Improper application validation passes invalid data into SQL update statements executed in SQL Server 2012, causing a server-side error which is not handled by the application. From a database security perspective, could this be exploited?

Background:

I am not a full-time security professional and have a security-related question which hopefully has a simple answer. I am investigating potential security vulnerabilities in an "off the shelf" web application with a "black box" approach and have come across a cause for concern. The application seems to fail to validate the length of data input for a few nvarchar fields and passes the input data directly to the database. Even when the data is in violation of the data type length limit, the application claims everything was committed successfully. Because the attempted write causes an error on the server side and the data is not committed to the database, it seems that this is a statement based only on the application validation and not any return information from the database. I do not have access to the web application source code, but would like to write a justification to the vendor on why they should consider this a top priority to fix.

Question:

Beyond the obvious problem of losing the input data from the invalid SQL insertion statement, can this overflow of data type length at the SQL Server level be exploited to either read or write to the database, or to create a memory hogging loop that will hinder subsequent requests?
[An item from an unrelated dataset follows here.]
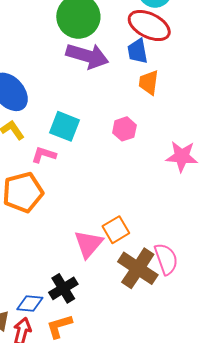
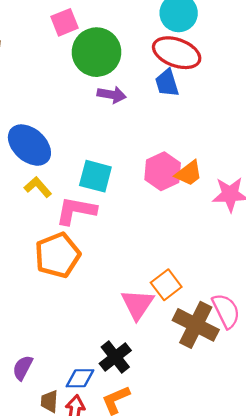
purple arrow: (87, 56) -> (112, 95), size x0.6
orange trapezoid: (149, 83) -> (189, 173), moved, turned -128
pink hexagon: (124, 129) -> (163, 171), size x1.4
pink L-shape: (44, 155) -> (76, 211), size x1.5

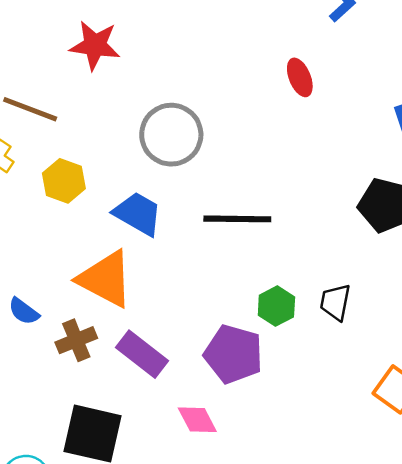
In various programming languages, I am aware that buffer memory overflows can be exploited to execute code at the application-level ("smashing the stack"), and I was wondering if execution at the SQL Server level is controlled and will just produce an error from validation at the SQL Server level, or if it could somehow include additional commands like ; DELETE FROM USERS; or something to that effect that could be additional cause for concern.

Let me know if you need additional information. I would imagine there is extensive documentation surrounding this, but wasn't able to find what I needed from Google or other stack answers after significant searching. Perhaps the answer is just "SQL Server 2012 has adequate internal validation to prevent this." Please point me in the right direction. Thank you!